Sunday, 1 November 2015

st.statistics - Modelling Question

First off, your question is impossible to answer without more conditions on the initial distribution of momenta of the other particles (for instance they could be carefully arranged so that you can get any sequence of measurements that you wish for). A reasonable one is that the smaller particles are in equilibrium at some temperature T. With this assumption you can now apply the well-developed principles of statistical mechanics.



You can easily write down a Langevin equation for your ball-spring system. This can then be solved with the Fokker-Planck formalism to your system to figure out the probability distribution of the positions as a function of time as the ball-spring system equilibrates with the bath of particles. Of course here you'll have to put in initial conditions (if precisely well-defined, the initial distributions will be delta-function-like) for your ball and spring as well, as that will affect the approach to equilibrium.
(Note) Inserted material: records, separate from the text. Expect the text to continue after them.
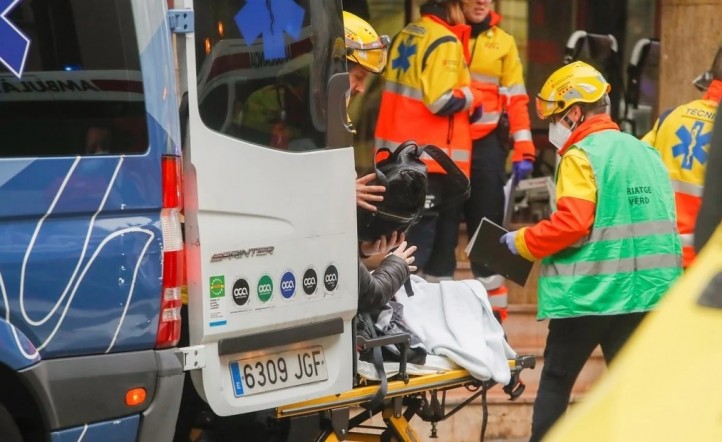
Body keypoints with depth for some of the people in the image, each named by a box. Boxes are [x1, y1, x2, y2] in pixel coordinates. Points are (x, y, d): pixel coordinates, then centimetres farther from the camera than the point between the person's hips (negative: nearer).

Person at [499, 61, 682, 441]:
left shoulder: (581, 156, -9)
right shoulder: (646, 153, 12)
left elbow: (571, 224, -18)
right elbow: (657, 222, 14)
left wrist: (522, 242, -5)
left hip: (587, 293, -6)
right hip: (643, 293, 6)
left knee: (556, 382, 6)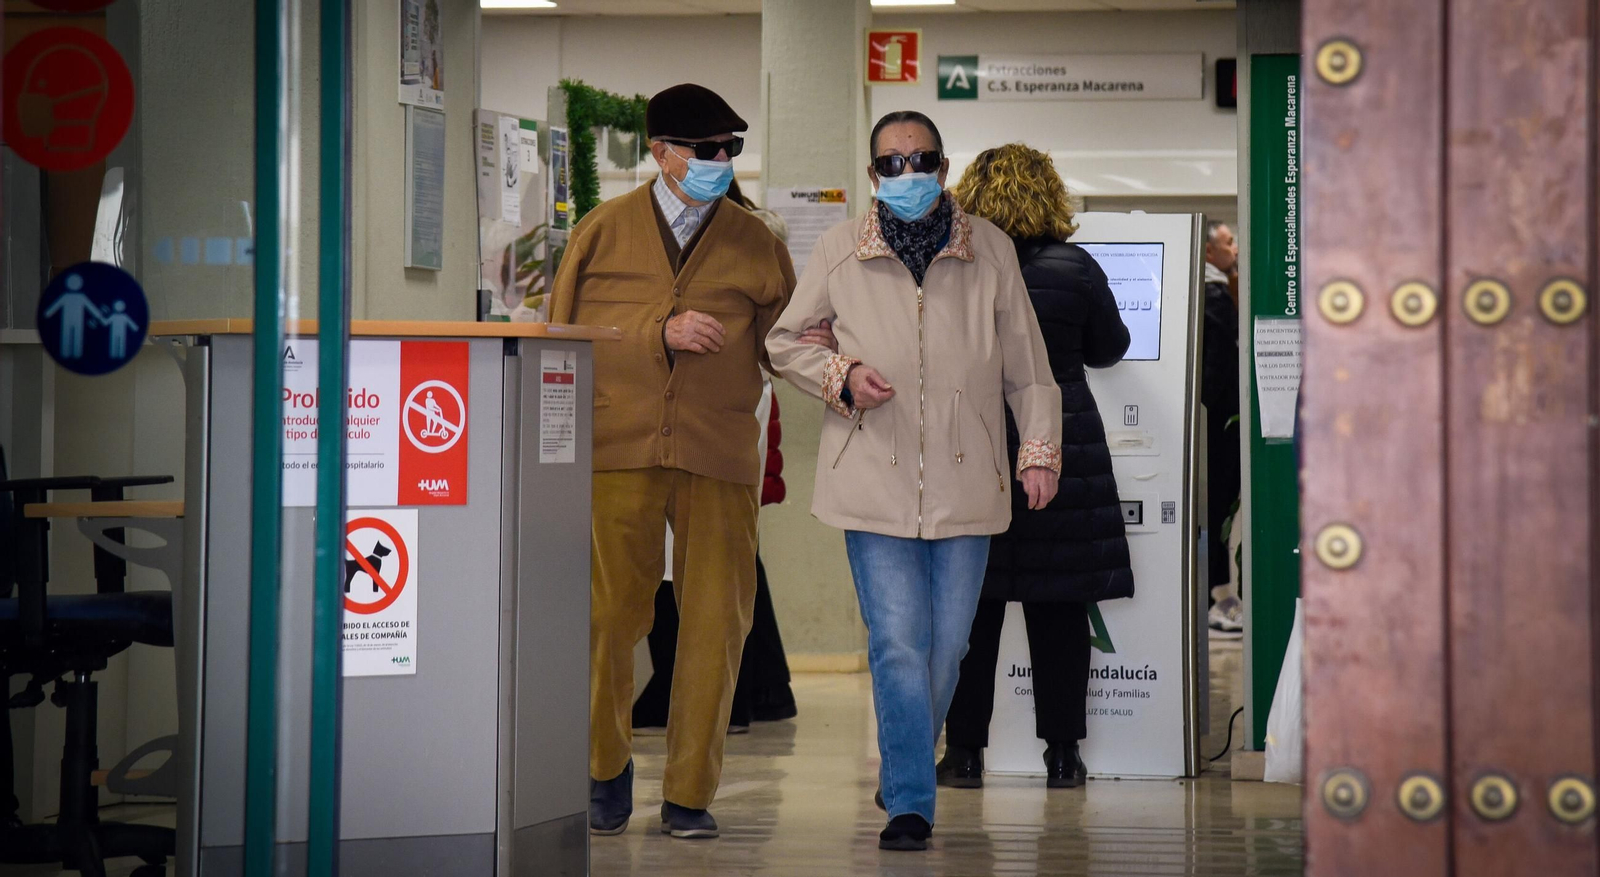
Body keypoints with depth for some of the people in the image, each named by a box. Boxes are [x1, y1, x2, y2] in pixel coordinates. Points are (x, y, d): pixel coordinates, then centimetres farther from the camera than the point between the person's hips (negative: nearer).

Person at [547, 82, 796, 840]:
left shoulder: (755, 245, 13)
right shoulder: (604, 232, 9)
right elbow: (565, 337, 2)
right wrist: (660, 334, -10)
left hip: (719, 457, 1)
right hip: (619, 447, -1)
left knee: (717, 623, -2)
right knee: (612, 615, -2)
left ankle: (689, 793, 10)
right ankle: (607, 766, 21)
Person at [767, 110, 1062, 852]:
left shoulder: (990, 249, 5)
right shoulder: (839, 250, 2)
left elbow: (1025, 361, 10)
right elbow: (785, 341, 13)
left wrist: (1040, 449, 4)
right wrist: (841, 375, -6)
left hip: (965, 479, 2)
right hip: (875, 480, -2)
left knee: (947, 645, 8)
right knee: (897, 644, -9)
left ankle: (904, 775, 29)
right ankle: (910, 803, -2)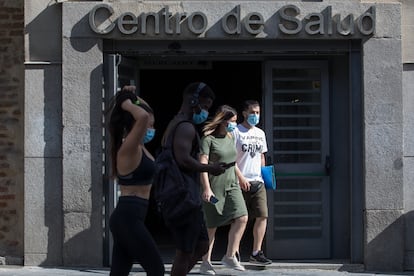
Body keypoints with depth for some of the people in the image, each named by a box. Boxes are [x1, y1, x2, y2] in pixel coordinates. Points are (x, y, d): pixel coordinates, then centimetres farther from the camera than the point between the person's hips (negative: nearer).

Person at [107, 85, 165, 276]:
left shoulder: (137, 147, 13)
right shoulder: (128, 148, -14)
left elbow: (144, 115, 29)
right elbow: (142, 117, -32)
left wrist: (133, 100, 12)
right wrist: (127, 104, -14)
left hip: (126, 218, 10)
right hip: (129, 218, -10)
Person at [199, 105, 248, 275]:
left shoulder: (230, 138, 12)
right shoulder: (208, 138, -9)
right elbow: (202, 164, -15)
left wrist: (238, 181, 23)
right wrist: (206, 188, -22)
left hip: (231, 186, 6)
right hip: (214, 188, -6)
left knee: (242, 218, -10)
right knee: (211, 226, 1)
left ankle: (230, 256, 0)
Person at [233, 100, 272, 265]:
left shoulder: (260, 133, 17)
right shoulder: (236, 132, -3)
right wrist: (240, 177, -15)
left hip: (258, 182, 6)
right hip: (241, 182, -6)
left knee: (262, 216, -4)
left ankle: (256, 253, 0)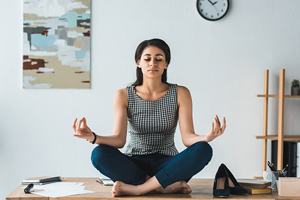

Qualitatively, at very long times, you will get diffusion of the center of mass following the Einstein relation and from this, the positions of the two balls can be worked out as well.



I can try to add more details if you have specific questions. Or you can look for books on Fokker-Planck or "approach to equilibrium" in general (I learned the stuff from courses a while back, so I don't have a good reference at hand, sorry).



I can't really answer your question directly unless I know more about what "arbitrary sequences" you have in mind. Also, I've framed this answer from the point of view that you can look at a lot of such sequences and average over them to look at their distribution. If you're just given one such sequence, as far as I know you can't say very much.